El yacimiento se localizó en la campaña de prospecciones realizadas en el año 2006 por parte del Museo Arqueológico de Villena dentro del proyecto de investigación puesto en marcha con el objetivo de estudiar el poblamiento antiguo del Valle de Villena. Y fue en el año 2008 con los trabajos de excavación arqueológica con motivo de la construcción del trama del tren de alta velocidad cuando se puso al descubierto un nuevo yacimiento con restos culturales datados del Mesolítico Reciente, Neolítico y del Calcolítico.
Restos humanos
Los descubrimientos consisten en fondos de cabañas y dos fosas individuales, donde se han hallado una mujer de unos 35 a 40 años y un niño de unos 18 meses, que según las pruebas de carbono 14 tienen una antigüedad de 8.000 años. Estos hallazgos permiten documentar un asentamiento al aire libre de una comunidad humana de cazadores recolectores del periodo Mesolítico final.
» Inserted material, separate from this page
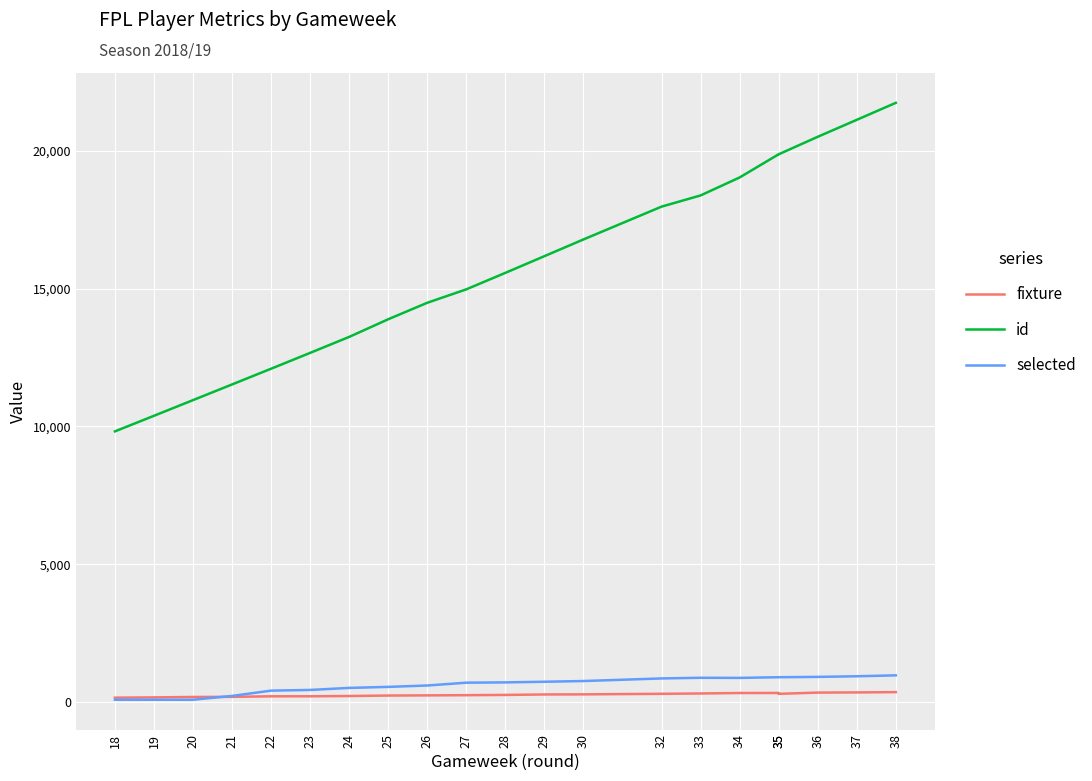

What is the total value across all series at 20?

11248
Por lo tanto estamos hablando de restos humanos que marcan la transición entre las últimas sociedades de cazadores y recolectores y las primeras sociedades agrícolas del Neolítico que habitaron en la Comunidad Valenciana. Y se trata de los restos óseos más antiguos localizados en yacimientos al aire libre en la provincia de Alicante.
Excavaciones
La excavación arqueológica ha sido dirigida por los arqueólogos Marco Aurelio Esquembre Bebia, Juan de Dios Boronat Soler y José Ramón Ortega Pérez de la empresa ARPA Patrimonio S.L, empresa encargada de los trabajos arqueológicos de dicho tramo.
Las excavaciones en el yacimiento de la Corona forman parte de un proyecto de investigación multidisciplinar en el que participan la administración, equipos científicos de organismos nacionales e internacionales y empresas privadas. Se ha trabajado con modernos métodos de análisis como ADN, isótopos, C14 paleopatologícos y en su estudio han participado miembros de la Universidad de Valenciana, Universidad Complutense de Madrid y la Universidad de Barcelona, así como centros de investigación como el CSID y el MAX PLANCK INSTITUTE.
Revistas como la prestigiosa revista internacional Journal Of Archaeological Science se han hecho eco de estos descubrimientos a través de su publicación.